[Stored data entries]
----------------------------------------

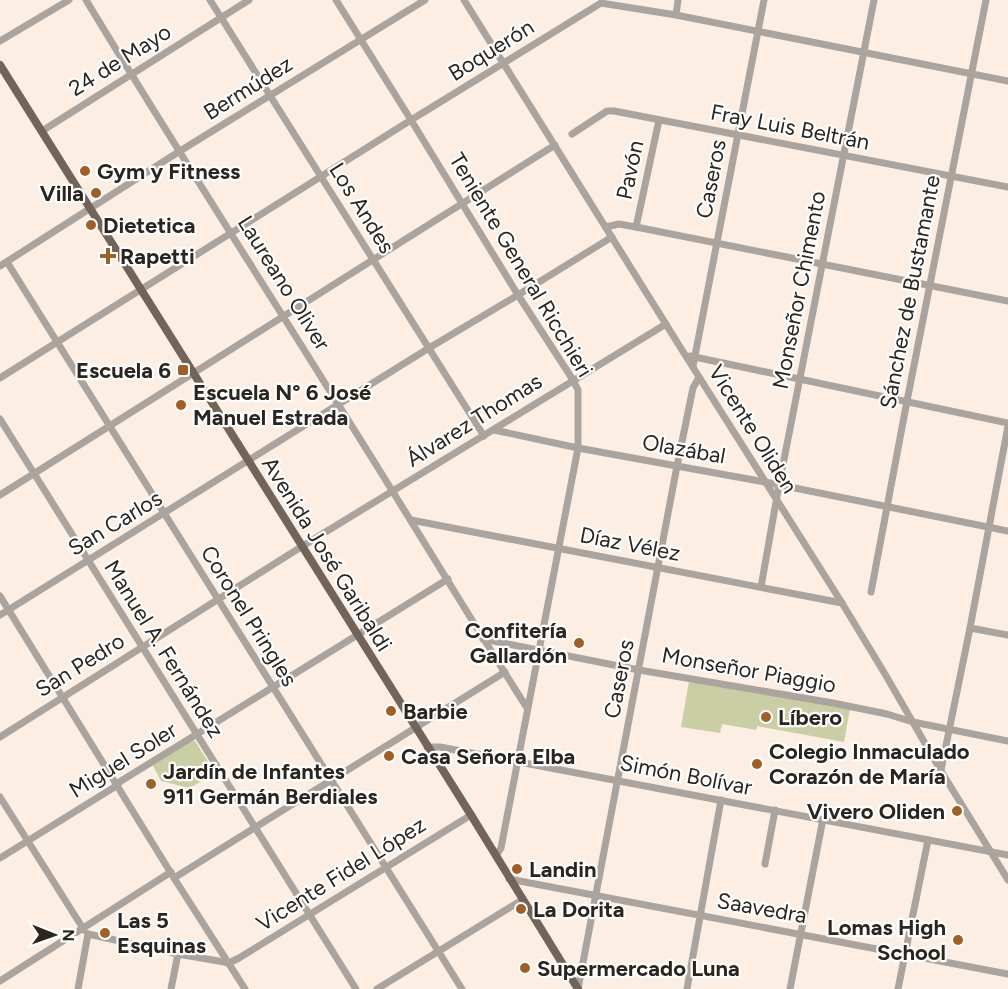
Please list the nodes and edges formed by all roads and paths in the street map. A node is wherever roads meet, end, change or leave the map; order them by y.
1 (69, 0) edge
2 (86, 0) edge
3 (210, 0) edge
4 (249, 0) edge
5 (336, 0) edge
6 (425, 0) edge
7 (464, 0) edge
8 (678, 0) edge
9 (764, 0) edge
10 (874, 0) edge
11 (986, 0) edge
12 (602, 2) edge
13 (676, 15) junction
14 (221, 17) junction
15 (758, 32) junction
16 (361, 40) junction
17 (0, 41) edge
18 (864, 53) junction
19 (504, 63) junction
20 (0, 65) edge
21 (131, 74) junction
22 (971, 74) junction
23 (1008, 81) edge
24 (270, 95) junction
25 (411, 120) junction
26 (659, 120) junction
27 (42, 131) junction
28 (572, 134) dead end
29 (738, 135) junction
30 (555, 145) junction
31 (180, 152) junction
32 (843, 156) junction
33 (321, 176) junction
34 (951, 177) junction
35 (1008, 187) edge
36 (462, 204) junction
37 (90, 208) junction
38 (606, 227) junction
39 (636, 227) junction
40 (231, 233) junction
41 (612, 237) junction
42 (717, 243) junction
43 (373, 260) junction
44 (822, 263) junction
45 (3, 264) edge
46 (930, 285) junction
47 (140, 290) junction
48 (518, 296) junction
49 (1008, 301) edge
50 (283, 317) junction
51 (666, 324) junction
52 (58, 342) junction
53 (429, 348) junction
54 (685, 355) junction
55 (694, 357) junction
56 (693, 366) junction
57 (192, 373) junction
58 (699, 377) junction
59 (0, 378) edge
60 (573, 380) junction
61 (801, 380) junction
62 (907, 401) junction
63 (339, 405) junction
64 (0, 419) edge
65 (1008, 424) edge
66 (109, 427) junction
67 (494, 430) junction
68 (484, 436) junction
69 (578, 448) junction
70 (248, 461) junction
71 (678, 466) junction
72 (34, 474) junction
73 (765, 482) junction
74 (780, 485) junction
75 (393, 492) junction
76 (0, 495) edge
77 (777, 501) junction
78 (887, 506) junction
79 (164, 514) junction
80 (411, 520) junction
81 (989, 527) junction
82 (1008, 531) edge
83 (302, 547) junction
84 (558, 548) junction
85 (88, 561) junction
86 (658, 568) junction
87 (448, 579) junction
88 (762, 587) junction
89 (871, 592) dead end
90 (0, 596) edge
91 (219, 600) junction
92 (842, 603) junction
93 (9, 609) junction
94 (0, 615) edge
95 (970, 628) junction
96 (357, 635) junction
97 (1008, 635) edge
98 (483, 639) junction
99 (143, 648) junction
100 (539, 650) junction
101 (639, 670) junction
102 (505, 672) junction
103 (274, 688) junction
104 (63, 696) junction
105 (902, 704) junction
106 (527, 708) junction
107 (887, 714) junction
108 (913, 722) junction
109 (415, 727) junction
110 (949, 730) junction
111 (196, 735) junction
112 (0, 737) edge
113 (1008, 741) edge
114 (427, 747) junction
115 (517, 762) junction
116 (940, 771) junction
117 (331, 780) junction
118 (618, 781) junction
119 (117, 784) junction
120 (0, 797) edge
121 (721, 800) junction
122 (776, 810) junction
123 (471, 816) junction
124 (823, 819) junction
125 (255, 828) junction
126 (928, 840) junction
127 (27, 841) junction
128 (990, 852) junction
129 (1008, 855) edge
130 (496, 856) junction
131 (0, 858) edge
132 (765, 864) dead end
133 (386, 868) junction
134 (173, 875) junction
135 (509, 879) junction
136 (1008, 880) edge
137 (597, 894) junction
138 (522, 900) junction
139 (310, 915) junction
140 (700, 915) junction
141 (86, 931) junction
142 (801, 934) junction
143 (438, 951) junction
144 (178, 954) junction
145 (905, 954) junction
146 (229, 963) junction
147 (1008, 974) edge
148 (0, 980) edge
149 (5, 989) edge
150 (78, 989) edge
151 (171, 989) edge
152 (245, 989) edge
153 (356, 989) edge
154 (377, 989) edge
155 (462, 989) edge
156 (578, 989) edge
157 (687, 989) edge
158 (790, 989) edge
159 (898, 989) edge

1 - 17 street
2 - 21 street, Laureano Oliver
3 - 14 street, Los Andes
4 - 14 street, 24 de Mayo
5 - 16 street, Teniente General Ricchieri
6 - 16 street, Bermúdez
7 - 19 street, Vicente Oliden
8 - 13 street
9 - 15 street, Caseros
10 - 18 street, Monseñor Chimento
11 - 22 street, Sánchez de Bustamante
12 - 13 street, Boquerón
12 - 19 street, Boquerón
13 - 15 street, Boquerón
14 - 21 street, 24 de Mayo
14 - 24 street, Los Andes
15 - 18 street, Boquerón
15 - 29 street, Caseros
16 - 24 street, Bermúdez
16 - 25 street, Teniente General Ricchieri
18 - 22 street, Boquerón
18 - 32 street, Monseñor Chimento
19 - 25 street, Boquerón
19 - 30 street, Vicente Oliden
20 - 27 main road, Avenida José Garibaldi
21 - 27 street, 24 de Mayo
21 - 31 street, Laureano Oliver
22 - 23 street, Boquerón
22 - 34 street, Sánchez de Bustamante
24 - 31 street, Bermúdez
24 - 33 street, Los Andes
25 - 33 street, Boquerón
25 - 36 street, Teniente General Ricchieri
26 - 28 street, Fray Luis Beltrán
26 - 29 street, Fray Luis Beltrán
26 - 39 street, Pavón
27 - 37 main road, Avenida José Garibaldi
29 - 32 street, Fray Luis Beltrán
29 - 42 street, Caseros
30 - 36 street
30 - 38 street, Vicente Oliden
31 - 37 street, Bermúdez
31 - 40 street, Laureano Oliver
32 - 34 street, Fray Luis Beltrán
32 - 44 street, Monseñor Chimento
33 - 40 street, Boquerón
33 - 43 street, Los Andes
34 - 35 street, Fray Luis Beltrán
34 - 46 street, Sánchez de Bustamante
36 - 43 street
36 - 48 street, Teniente General Ricchieri
37 - 45 street, Bermúdez
37 - 47 main road, Avenida José Garibaldi
38 - 39 street
38 - 41 street, Vicente Oliden
39 - 42 street
40 - 47 street, Boquerón
40 - 50 street, Laureano Oliver
41 - 48 street, San Carlos
41 - 51 street, Vicente Oliden
42 - 44 street
42 - 55 street, Caseros
43 - 50 street
43 - 53 street, Los Andes
44 - 46 street
44 - 61 street, Monseñor Chimento
45 - 52 street, Coronel Pringles
46 - 49 street
46 - 62 street, Sánchez de Bustamante
47 - 52 street, Boquerón
47 - 57 main road, Avenida José Garibaldi
48 - 53 street, San Carlos
48 - 60 street, Teniente General Ricchieri
50 - 57 street
50 - 63 street, Laureano Oliver
51 - 54 street, Vicente Oliden
51 - 60 street, Álvarez Thomas
52 - 59 street, Boquerón
52 - 66 street, Coronel Pringles
53 - 63 street, San Carlos
53 - 68 street, Los Andes
54 - 55 street
54 - 56 street, Vicente Oliden
55 - 56 street, Caseros
55 - 61 street
56 - 58 street, Vicente Oliden
57 - 66 street
57 - 70 main road, Avenida José Garibaldi
58 - 71 street, Caseros
58 - 73 street, Vicente Oliden
60 - 67 street, Álvarez Thomas
60 - 69 street, Teniente General Ricchieri
61 - 62 street
61 - 74 street, Monseñor Chimento
62 - 65 street
62 - 78 street, Sánchez de Bustamante
63 - 70 street, San Carlos
63 - 75 street, Laureano Oliver
64 - 72 street, Manuel A. Fernández
65 - 81 street
66 - 72 street
66 - 79 street, Coronel Pringles
67 - 68 street, Álvarez Thomas
67 - 69 street, Olazábal
68 - 75 street, Álvarez Thomas
69 - 71 street, Olazábal
69 - 84 street, Teniente General Ricchieri
70 - 79 street, San Carlos
70 - 83 main road, Avenida José Garibaldi
71 - 73 street, Olazábal
71 - 86 street, Caseros
72 - 76 street
72 - 85 street, Manuel A. Fernández
73 - 74 street, Olazábal
73 - 77 street, Vicente Oliden
74 - 77 street, Monseñor Chimento
74 - 78 street, Olazábal
75 - 80 street, Laureano Oliver
75 - 83 street, Álvarez Thomas
77 - 88 street, Monseñor Chimento
77 - 92 street, Vicente Oliden
78 - 81 street, Olazábal
78 - 89 street, Sánchez de Bustamante
79 - 85 street, San Carlos
79 - 91 street, Coronel Pringles
80 - 84 street, Díaz Vélez
80 - 87 street, Laureano Oliver
81 - 82 street, Olazábal
81 - 95 street
83 - 91 street, San Pedro
83 - 96 main road, Avenida José Garibaldi
84 - 86 street, Díaz Vélez
84 - 100 street, Teniente General Ricchieri
85 - 93 street, San Carlos
85 - 99 street, Manuel A. Fernández
86 - 88 street, Díaz Vélez
86 - 101 street, Caseros
87 - 96 street, Miguel Soler
87 - 98 street, Laureano Oliver
88 - 92 street, Díaz Vélez
90 - 93 street
91 - 99 street, San Pedro
91 - 103 street, Coronel Pringles
92 - 105 street, Vicente Oliden
93 - 94 street, San Carlos
93 - 104 street
95 - 97 street
95 - 110 street
96 - 103 street, Miguel Soler
96 - 109 main road, Avenida José Garibaldi
98 - 100 street, Monseñor Piaggio
98 - 102 street, Laureano Oliver
99 - 104 street, San Pedro
99 - 111 street, Manuel A. Fernández
100 - 101 street, Monseñor Piaggio
100 - 106 street, Teniente General Ricchieri
101 - 107 street, Monseñor Piaggio
101 - 118 street, Caseros
102 - 106 street, Laureano Oliver
102 - 109 street
103 - 111 street, Miguel Soler
103 - 117 street, Coronel Pringles
104 - 112 street, San Pedro
104 - 119 street
105 - 107 street
105 - 108 street, Vicente Oliden
106 - 115 street, Teniente General Ricchieri
107 - 108 street, Monseñor Piaggio
108 - 110 street, Monseñor Piaggio
108 - 116 street, Vicente Oliden
109 - 114 main road, Avenida José Garibaldi
109 - 117 street
110 - 113 street, Monseñor Piaggio
110 - 116 street
111 - 119 street, Miguel Soler
111 - 125 street, Manuel A. Fernández
114 - 115 street, Simón Bolívar
114 - 123 main road, Avenida José Garibaldi
115 - 118 street, Simón Bolívar
115 - 130 street, Teniente General Ricchieri
116 - 128 street, Vicente Oliden
117 - 125 street
117 - 133 street, Coronel Pringles
118 - 121 street, Simón Bolívar
118 - 137 street, Caseros
119 - 127 street, Miguel Soler
119 - 134 street
120 - 127 street
121 - 122 street, Simón Bolívar
121 - 140 street
122 - 124 street, Simón Bolívar
122 - 132 street
123 - 130 main road, Avenida José Garibaldi
123 - 133 street, Vicente Fidel López
124 - 126 street, Simón Bolívar
124 - 142 street
125 - 134 street
125 - 139 street, Manuel A. Fernández
126 - 128 street, Simón Bolívar
126 - 145 street
127 - 131 street, Miguel Soler
127 - 141 street
128 - 129 street, Simón Bolívar
128 - 136 street, Vicente Oliden
130 - 135 main road, Avenida José Garibaldi
133 - 139 street, Vicente Fidel López
133 - 143 street, Coronel Pringles
134 - 141 street
134 - 146 street
135 - 137 street, Saavedra
135 - 138 main road, Avenida José Garibaldi
137 - 140 street, Saavedra
137 - 156 street, Caseros
138 - 143 street
138 - 156 main road, Avenida José Garibaldi
139 - 146 street, Vicente Fidel López
139 - 153 street, Manuel A. Fernández
140 - 142 street, Saavedra
140 - 157 street
141 - 144 street
141 - 148 street
141 - 150 street
142 - 145 street, Saavedra
142 - 158 street
143 - 154 street
143 - 155 street, Coronel Pringles
144 - 146 street
144 - 151 street
145 - 147 street, Saavedra
145 - 159 street
146 - 152 street
148 - 149 street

----------------------------------------

* **Activity**:
What lines above contain the word "López"? Return each such line.

* **Solution below**:
123 - 133 street, Vicente Fidel López
133 - 139 street, Vicente Fidel López
139 - 146 street, Vicente Fidel López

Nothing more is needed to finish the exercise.